Again, the original explanation with "love" will absolutely get you in the ballpark of rhyming. However, along the way you'll probably run into other gotchas to consider. Here's a heads-up:

  1. Some words have multiple pronunciations. In the CMU dictionary, the alternate pronunciations are marked with text like (1), (2), etc following the word as in GRADUATE(2). If someone wants a rhyme of these words, you have to decide between showing rhymes of ALL matched pronunciations, or having the user choose which pronunciation they really meant.
  2. What do you do when the pronunciation has two or more "1"s? Pick the first one? Pick the last one? If you pick the last one, you'll find more rhymes, but it might not be the most natural choice of stress.
  3. What do you do when the pronunciation has no "1"s? It doesn't happen a lot, but it happens, like: ACCREDIT AH0 K R EH2 D AH0 T and AIKIN EY0 K IH0 N. In this case I'd pick the next best stress (e.g. pick the 2, 3, 4, etc if the 1 is absent). If they're all 0's, I don't have any good advice.

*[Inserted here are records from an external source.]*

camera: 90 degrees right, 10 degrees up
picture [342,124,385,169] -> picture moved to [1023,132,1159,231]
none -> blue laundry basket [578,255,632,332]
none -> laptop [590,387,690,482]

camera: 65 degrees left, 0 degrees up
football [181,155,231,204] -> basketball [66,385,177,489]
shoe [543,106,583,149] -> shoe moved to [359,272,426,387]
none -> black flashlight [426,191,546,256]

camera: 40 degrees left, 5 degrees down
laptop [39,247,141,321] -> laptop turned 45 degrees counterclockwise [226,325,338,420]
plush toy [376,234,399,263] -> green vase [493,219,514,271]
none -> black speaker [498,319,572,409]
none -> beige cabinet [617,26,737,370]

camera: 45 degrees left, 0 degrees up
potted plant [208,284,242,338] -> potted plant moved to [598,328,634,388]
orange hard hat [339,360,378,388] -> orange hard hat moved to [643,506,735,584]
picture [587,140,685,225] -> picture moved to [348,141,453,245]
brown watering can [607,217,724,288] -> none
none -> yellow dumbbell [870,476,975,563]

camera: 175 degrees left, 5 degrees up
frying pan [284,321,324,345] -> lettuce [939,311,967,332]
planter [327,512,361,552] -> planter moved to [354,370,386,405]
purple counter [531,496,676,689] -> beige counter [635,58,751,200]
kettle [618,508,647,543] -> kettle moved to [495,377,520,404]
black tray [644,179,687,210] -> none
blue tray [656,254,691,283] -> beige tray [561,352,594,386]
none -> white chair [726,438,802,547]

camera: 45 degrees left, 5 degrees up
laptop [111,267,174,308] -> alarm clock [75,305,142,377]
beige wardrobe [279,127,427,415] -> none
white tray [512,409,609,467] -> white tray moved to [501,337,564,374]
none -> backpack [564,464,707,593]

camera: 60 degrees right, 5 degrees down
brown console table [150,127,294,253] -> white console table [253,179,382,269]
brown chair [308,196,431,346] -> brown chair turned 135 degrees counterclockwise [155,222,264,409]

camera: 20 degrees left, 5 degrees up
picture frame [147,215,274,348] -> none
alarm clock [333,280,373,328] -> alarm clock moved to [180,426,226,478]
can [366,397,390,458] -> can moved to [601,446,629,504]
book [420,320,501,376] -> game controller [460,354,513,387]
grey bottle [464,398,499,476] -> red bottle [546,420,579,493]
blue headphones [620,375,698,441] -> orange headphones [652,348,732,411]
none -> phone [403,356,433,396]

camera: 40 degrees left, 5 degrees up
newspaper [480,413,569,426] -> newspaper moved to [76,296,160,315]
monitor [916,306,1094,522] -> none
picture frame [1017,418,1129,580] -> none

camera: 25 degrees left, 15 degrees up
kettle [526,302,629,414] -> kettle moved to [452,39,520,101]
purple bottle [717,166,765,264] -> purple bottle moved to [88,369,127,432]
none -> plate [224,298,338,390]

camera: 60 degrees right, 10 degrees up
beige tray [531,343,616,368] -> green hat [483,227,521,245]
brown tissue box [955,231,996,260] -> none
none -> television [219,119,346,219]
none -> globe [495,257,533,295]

  4. Some pronunciations are missing. It's a great start, but it doesn't have all the words or spellings of words you might want. US spelling is preferred over UK spelling.
  5. Some pronunciations are not what you'd expect, and you may want to prune. For example there's a pronunciation of "or" that sounds like "er".
  6. You may want to compare the "rhyme phonemes" with stress marks removed. This only matters for words whose primary stress is not on the last vowel (so you don't see the problem on the "love" example).